During the reconnect loop, get_client() returns nil, err for fast-fail rejection (no timeout buildup). Once reconnected, normal operation resumes.

Reconnection

In "reconnect" failure mode, the ConnectionManager internally spawns a timer-based reconnection loop via ngx.timer.at. The loop implements exponential backoff with jitter:

    delay = backoff_initial  (0.1s)
    ↓
    attempt reconnect
      ├─ success → reset backoff, spawn new drivers, STATE_CONNECTED
      └─ failure → delay *= multiplier (max: backoff_max)
                    retries++
                    if max_retries > 0 and retries >= max_retries:
                      → STATE_DEAD

The reconnection loop creates new driver threads with a fresh TCP connection. All previously inflight commands are errored during the disconnect. Successful reconnection transitions the manager to STATE_CONNECTED.

In "callback" mode, the user's on_reconnect callback is invoked via pcall (protected call). If the callback returns nil, err, the manager transitions to STATE_DEAD.

Graceful Shutdown

Automatic worker exit handling: The driver threads check ngx.worker.exiting() every second (the detection pulse interval). When the worker begins shutting down, the threads automatically enter STATE_DRAINING — no manual intervention needed.

When shutdown() is called (or worker exit is detected):

1. The manager enters STATE_DRAINING. New get_client() calls receive degraded (direct resty.redis) connections.

2. The driver threads wake up and drain all remaining enqueued commands from the ring buffer.

3. After drain_timeout seconds (default 5), any threads still running are force-killed.

4. All remaining inflight commands are errored and the shared state is cleaned up.

5. The manager transitions to STATE_DISCONNECTED and can be reconnected.

Limitations

• The ConnectionManager must be stored at the nginx worker level (e.g., as a module-level variable set in init_worker_by_lua). It must NOT be shared across worker processes.

• Cosocket API calls (including connect()) cannot be made from init_by_lua, log_by_lua, or header_filter_by_lua phases. This library uses ngx.timer.at(0) internally to defer the TCP connection.

• Blocking commands require lua-resty-redis to be installed (fork strategy) or will return an error (error strategy).
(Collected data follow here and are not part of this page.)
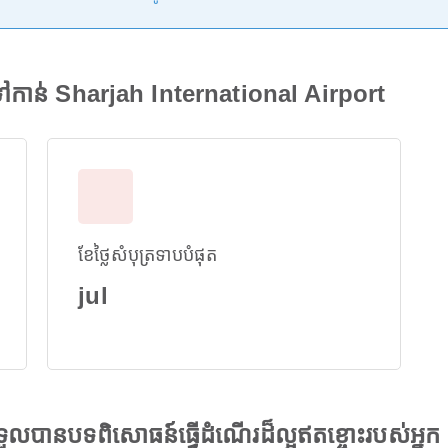
ៅកាន់ Sharjah International Airport
ខែថ្លៃសំបុត្រទាបបំផុត
jul
ងទទួលបានបទពិសោធន៍ធ្វើដំណើរដ៏ល្អឥតខ្ចោះរបស់អ្នក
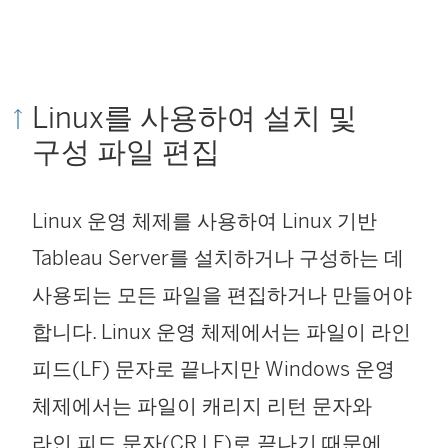
Linux를 사용하여 설치 및
구성 파일 편집
Linux 운영 체제를 사용하여 Linux 기반
Tableau Server를 설치하거나 구성하는 데
사용되는 모든 파일을 편집하거나 만들어야
합니다. Linux 운영 체제에서는 파일이 라인
피드(LF) 문자로 끝나지만 Windows 운영
체제에서는 파일이 캐리지 리턴 문자와
라인 피드 문자(CR LF)로 끝나기 때문에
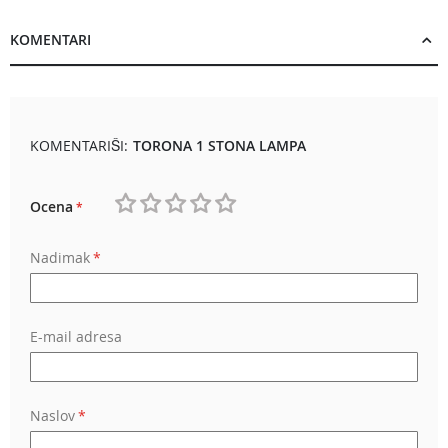
KOMENTARI
KOMENTARIŠI:
TORONA 1 STONA LAMPA
Ocena
1
2
3
4
5
Nadimak
star
stars
stars
stars
stars
E-mail adresa
Naslov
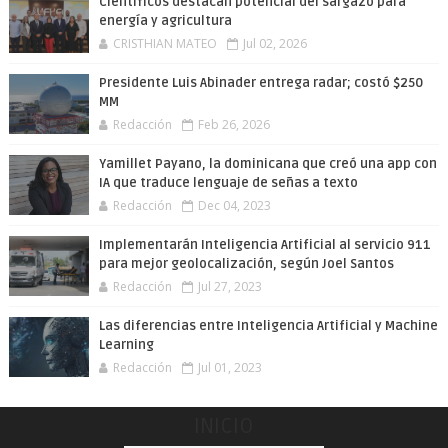
Científicos destacan potencial del sargazo para
energía y agricultura
CRISTHIAN MATEO
Jul 02, 2026
Presidente Luis Abinader entrega radar; costó $250
MM
Redacción
Feb 26, 2026
Yamillet Payano, la dominicana que creó una app con
IA que traduce lenguaje de señas a texto
Redacción
Dec 04, 2023
Implementarán Inteligencia Artificial al servicio 911
para mejor geolocalización, según Joel Santos
Redacción
Jul 27, 2023
Las diferencias entre Inteligencia Artificial y Machine
Learning
Redacción
Jul 01, 2023
INICIO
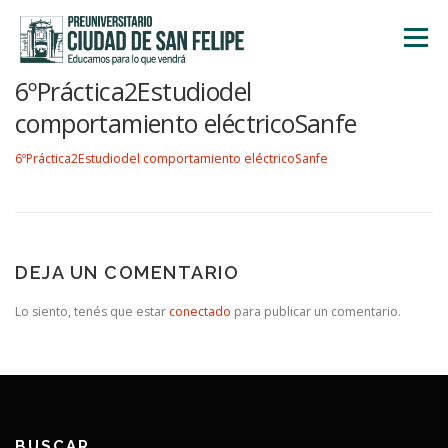
Saltar
al
Menú
contenido
6ºPráctica2Estudiodel
INICIO
NOSOTROS
ÁREA ACADÉMICA
comportamiento eléctricoSanfe
6ºPráctica2Estudiodel comportamiento eléctricoSanfe
TALLERES
ACTIVIDADES
INSCRIPCIONES
DEJA UN COMENTARIO
Lo siento, tenés que estar
conectado
para publicar un comentario.
BUSCAR…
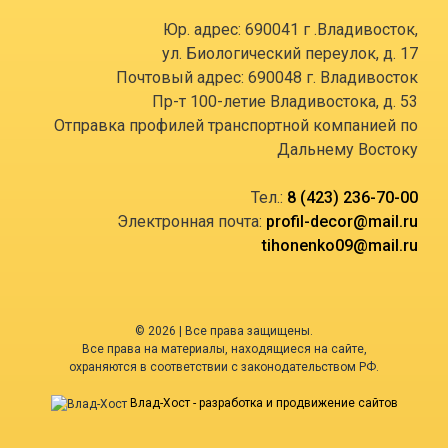
Юр. адрес: 690041 г .Владивосток,
ул. Биологический переулок, д. 17
Почтовый адрес: 690048 г. Владивосток
Пр-т 100-летие Владивостока, д. 53
Отправка профилей транспортной компанией по
Дальнему Востоку
Тел.:
8 (423) 236-70-00
Электронная почта:
profil-decor@mail.ru
tihonenko09@mail.ru
© 2026 | Все права защищены.
Все права на материалы, находящиеся на сайте,
охраняются в соответствии с законодательством РФ.
Влад-Хост - разработка и продвижение сайтов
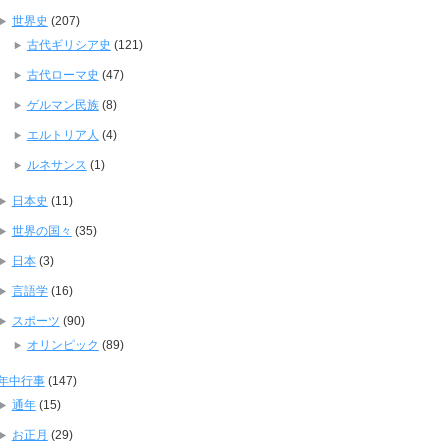
世界史
(207)
古代ギリシア史
(121)
古代ローマ史
(47)
ゲルマン民族
(8)
エルトリア人
(4)
ルネサンス
(1)
日本史
(11)
世界の国々
(35)
日本
(3)
言語学
(16)
スポーツ
(90)
オリンピック
(89)
年中行事
(147)
通年
(15)
お正月
(29)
• The ring buffer capacity limits maximum concurrent in-flight commands per worker. Exceeding capacity causes get_client() or command() to block on the enqueue semaphore until a slot frees up.

Installation

First, ensure the required dependencies are installed:

    # Install lua-resty-core (required for ngx.semaphore)
    opm install openresty/lua-resty-core
    
    # Install lua-resty-redis (required for degraded and fork connections)
    opm install openresty/lua-resty-redis

Then install lua-resty-redis-mux:

    # From source
    make install

Or via OPM (OpenResty Package Manager):

    opm install openresty/lua-resty-redis-mux

Copyright and License

This module is licensed under the BSD 2-Clause license.
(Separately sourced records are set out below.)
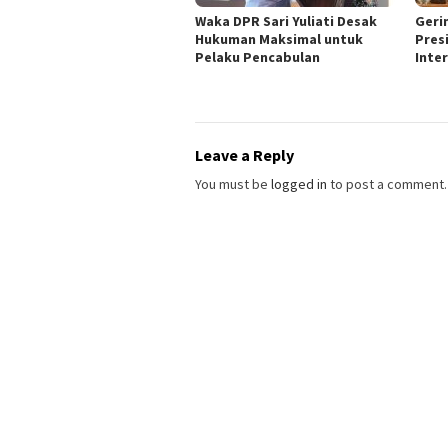
Waka DPR Sari Yuliati Desak
Geri
Hukuman Maksimal untuk
Pres
Pelaku Pencabulan
Inte
Leave a Reply
You must be
logged in
to post a comment.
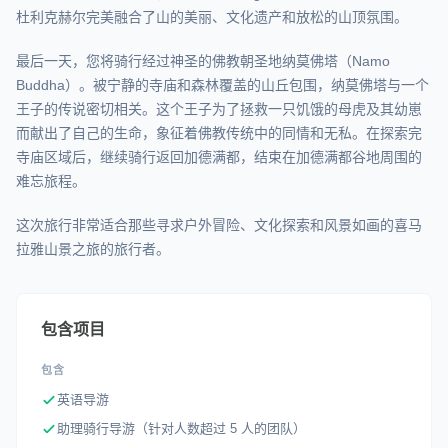
杜利克赫尔完美融合了山的美丽、文化遗产和放松的山顶氛围。
最后一天，您将骑行经过神圣的佛教朝圣地纳莫佛塔（Namo
Buddha）。被宁静的寺庙和森林覆盖的山丘包围，纳莫佛塔与一个
王子的传说密切相关。这个王子为了拯救一只饥饿的母虎及其幼崽
而献出了自己的生命，象征着佛教传统中的同情和无私。在探索完
寺庙区域后，继续骑行返回加德满都，结束在加德满都谷地周围的
难忘旅程。
这次旅行非常适合那些寻求户外冒险、文化探索和风景如画的喜马
拉雅山景之旅的旅行者。
包含项目
包含
英语导游
助理骑行导游（针对人数超过 5 人的团队）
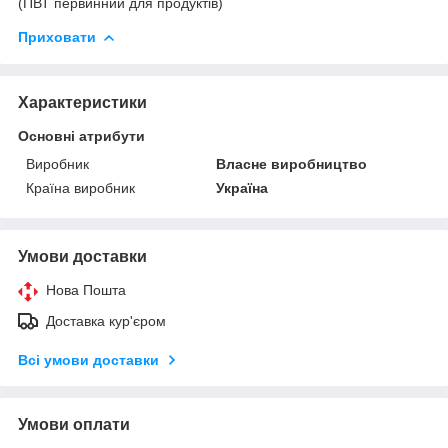
(ПВТ первинний для продуктів)
Приховати
Характеристики
Основні атрибути
Виробник
Власне виробництво
Країна виробник
Україна
Умови доставки
Нова Пошта
Доставка кур'єром
Всі умови доставки
Умови оплати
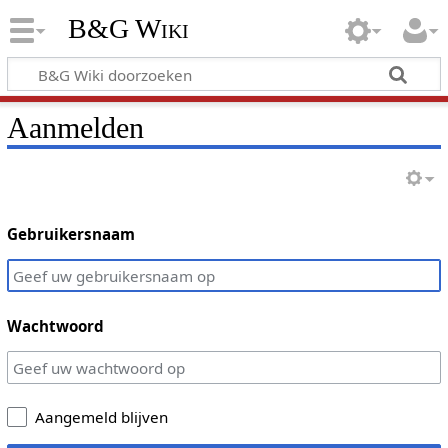
B&G Wiki
Aanmelden
Gebruikersnaam
Wachtwoord
Aangemeld blijven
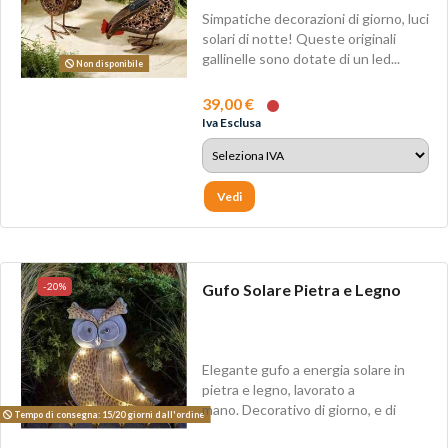
Simpatiche decorazioni di giorno, luci
solari di notte! Queste originali
gallinelle sono dotate di un led...
Non disponibile
39,00 €
Iva Esclusa
Vedi
-20%
Gufo Solare Pietra e Legno
Elegante gufo a energia solare in
pietra e legno, lavorato a
mano. Decorativo di giorno, e di
Tempo di consegna: 15/20 giorni dall'ordine
notte...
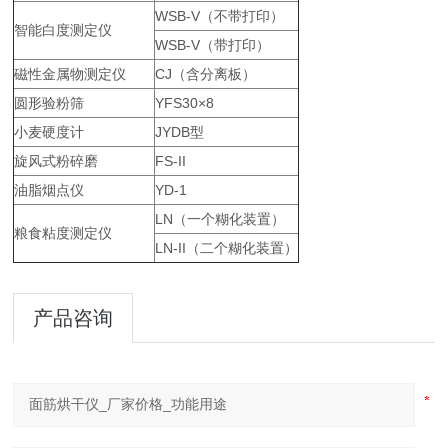
WSB-V（不带打印）
智能白度测定仪
WSB-V（带打印）
磁性金属物测定仪
CJ（含分离板）
圆形验粉筛
YFS30×8
小麦硬度计
JYDB型
旋风式粉碎磨
FS-II
油脂烟点仪
YD-1
LN（一个糊化装置）
粮食粘度测定仪
LN-II（二个糊化装置）
产品咨询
The _gen_req and _read_reply functions in lib/resty/redis_mux/protocol.lua are adapted from lib/resty/redis.lua in lua-resty-redis.

Copyright (C) 2012-2017 Yichun Zhang (agentzh), OpenResty Inc.

All rights reserved.

Redistribution and use in source and binary forms, with or without modification, are permitted provided that the following conditions are met:

• Redistributions of source code must retain the above copyright notice, this list of conditions and the following disclaimer.
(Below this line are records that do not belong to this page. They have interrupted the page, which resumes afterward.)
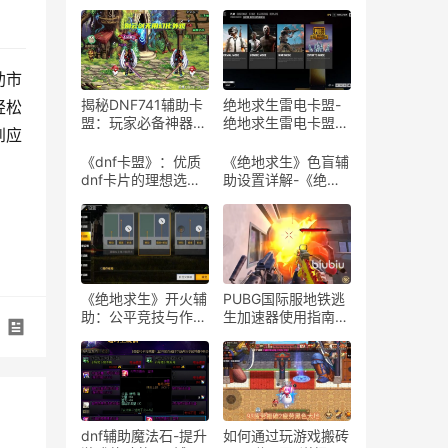
助市
揭秘DNF741辅助卡
绝地求生雷电卡盟-
轻松
盟：玩家必备神器-
绝地求生雷电卡盟平
到应
探索DNF741辅助卡
台评测与使用指南
盟的隐藏功能与实战
《dnf卡盟》：优质
《绝地求生》色盲辅
技巧
dnf卡片的理想选择-
助设置详解-《绝地
探索dnf卡盟：为何
求生》游戏色盲模式
它是dnf玩家的首选
设置与体验
平台
《绝地求生》开火辅
PUBG国际服地铁逃
助：公平竞技与作弊
生加速器使用指南-
边缘的探讨-解析
如何有效使用PUBG
《绝地求生》游戏中
国际服地铁逃生加速
开火辅助工具的影响
器提升游戏体验
与风险
dnf辅助魔法石-提升
如何通过玩游戏搬砖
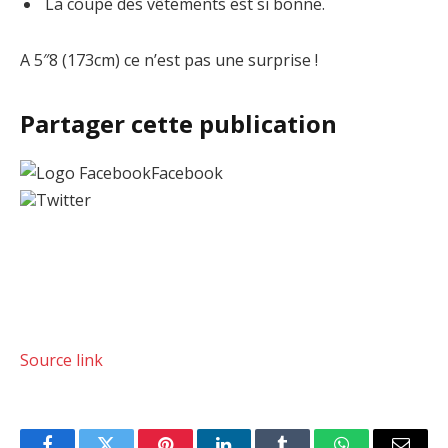
La coupe des vêtements est si bonne.
A 5″8 (173cm) ce n’est pas une surprise !
Partager cette publication
Facebook
Twitter
Source link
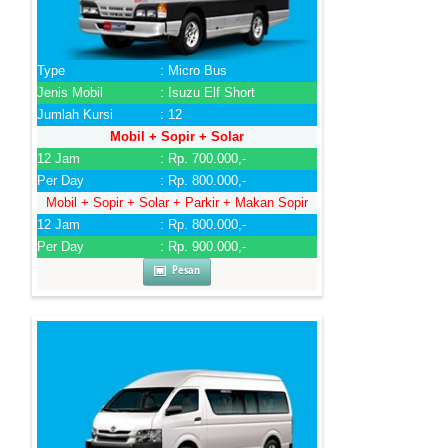
Type
: Micro Bus
Jenis Mobil
: Isuzu Elf Short
Jumlah Kursi
: 12
Mobil + Sopir + Solar
12 Jam
: Rp. 700.000,-
Per Day
: Rp. 800.000,-
Mobil + Sopir + Solar + Parkir + Makan Sopir
12 Jam
: Rp. 800.000,-
Per Day
: Rp. 900.000,-
Pesan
• Redistributions in binary form must reproduce the above copyright notice, this list of conditions and the following disclaimer in the documentation and/or other materials provided with the distribution.

THIS SOFTWARE IS PROVIDED BY THE COPYRIGHT HOLDERS AND CONTRIBUTORS "AS IS" AND ANY EXPRESS OR IMPLIED WARRANTIES, INCLUDING, BUT NOT LIMITED TO, THE IMPLIED WARRANTIES OF MERCHANTABILITY AND FITNESS FOR A PARTICULAR PURPOSE ARE DISCLAIMED. IN NO EVENT SHALL THE COPYRIGHT HOLDER OR CONTRIBUTORS BE LIABLE FOR ANY DIRECT, INDIRECT, INCIDENTAL, SPECIAL, EXEMPLARY, OR CONSEQUENTIAL DAMAGES (INCLUDING, BUT NOT LIMITED TO, PROCUREMENT OF SUBSTITUTE GOODS OR SERVICES; LOSS OF USE, DATA, OR PROFITS; OR BUSINESS INTERRUPTION) HOWEVER CAUSED AND ON ANY THEORY OF LIABILITY, WHETHER IN CONTRACT, STRICT LIABILITY, OR TORT (INCLUDING NEGLIGENCE OR OTHERWISE) ARISING IN ANY WAY OUT OF THE USE OF THIS SOFTWARE, EVEN IF ADVISED OF THE POSSIBILITY OF SUCH DAMAGE.